Aburrimiento y placer han sido los dos hitos por los que hemos pasado hasta ahora en nuestro modesto recorrido por la lectura. Y todavía queda mucho que decir, pero haremos un descanso ejemplificativo. Esta entrada se titula dos niñas de «nuef años» porque la expresión me evoca dos situaciones distintas pero complementarias en torno al acto de lectura. La primera, mi devoción por un libro apasionante, aunque lejano en el tiempo. Se habla mucho del Cid, pero se lee poco el Cantar. A veces se lee, pero en los colegios, porque no queda más remedio y con poco entusiasmo. Por hablar sólo del principio, a mí me encanta que un héroe de esos de los que los que los tiene bien puestos comience llorando, mirando hacia atrás añorando todo lo que pierde y presintiendo toda su mala suerte con una corneja que señala su mal agüero. Llegando a Burgos, sigue siendo poco héroe cuando descarga su frustración con una patada en la puerta, como todos los mortales. Y la única persona que puede hacerle entrar en razón, por contraste, es una niña: el hombre rudo y valiente, junto con sus compañeros y vasallos, tendrá que pasar la noche a las afueras de la ciudad, entre los delincuentes y gentes de mal vivir. Está de moda reivindicar al Cid histórico (y me parece muy bien, que conste), pero a veces se sobrevalora la realidad en detrimento de la ficción. ¿El Cid del Cantar no es real? ¿No está la ficción presente entre nosotros, de la manera más poderosa que se pueda imaginar?
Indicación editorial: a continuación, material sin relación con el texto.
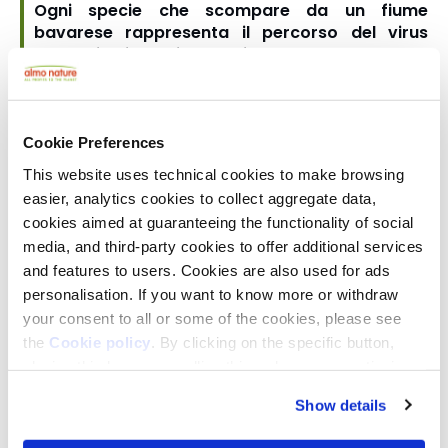
Ogni specie che scompare da un fiume
bavarese rappresenta il percorso del virus
verso di noi che si accorcia.
È quello che Fondazione Capellino sta facendo con
il progetto
Danube Biodiversity Corridor
nella valle
della Große Laber, in partnership con il
Deutscher
Cookie Preferences
Verband für Landschaftspflege
(DVL). L'iniziativa -
This website uses technical cookies to make browsing
nata lungo 40 km di fiume e recentemente
easier, analytics cookies to collect aggregate data,
estesa a 90 km
- prevede il ripristino dei corsi
d'acqua, la gestione delle rive per ricostituire gli
cookies aimed at guaranteeing the functionality of social
habitat degli uccelli e un accordo con gli agricoltori
media, and third-party cookies to offer additional services
locali: chi rinuncia ai fertilizzanti sintetici e adatta i
and features to users. Cookies are also used for ads
calendari agricoli alla fauna ottiene in cambio un
personalisation. If you want to know more or withdraw
vantaggio di mercato attraverso la
Labertal Ox
your consent to all or some of the cookies, please see
Initiative
, un marchio che lega il pascolo estensivo
the
Cookie policy
. By clicking on the specific button,
sostenibile alla conservazione della biodiversità
closing this banner, scrolling this webpage or continuing
locale.
to browse in any other way, you agree to the use of
Show details
Un'analisi pubblicata sul
Lancet Planetary Health
ha
cookies.
identificato
quattro principali motori che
Prueba del poder de la ficción, de que la lectura es un vicio y que mata de manera definitiva el aburrimiento para auparnos al limbo del éxtasis es el de la otra niña de nueve años a la que quiero traer a colación: esta es extranjera y pasaba sus vacaciones en Tossa de Mar. La veía todas las mañanas, bien temprano, con un libro abierto. Iba cambiando de postura sin que sus ojos se desviasen un milímetro de su objeto de deseo. Apoyada, encorvada, de espaldas y con los brazos estirados soportando alegres el pesado libro. Me iba a la piscina, volvía. Cogía mi libro y lo dejaba. Y ella seguía allí. A eso de las diez, nos íbamos a la playa un rato y, al volver, sus ojos seguían sugestionados por la ficción. Como casi todos los extranjeros, comía en el primer turno, temprano. Y sus padres tenían que insistir, acercarse, meterse entre su libro y ella. La niña sonreía. Se levantaba. Se la veía feliz, con la mirada puesta en un punto intermedio entre el horizonte y sus sueños.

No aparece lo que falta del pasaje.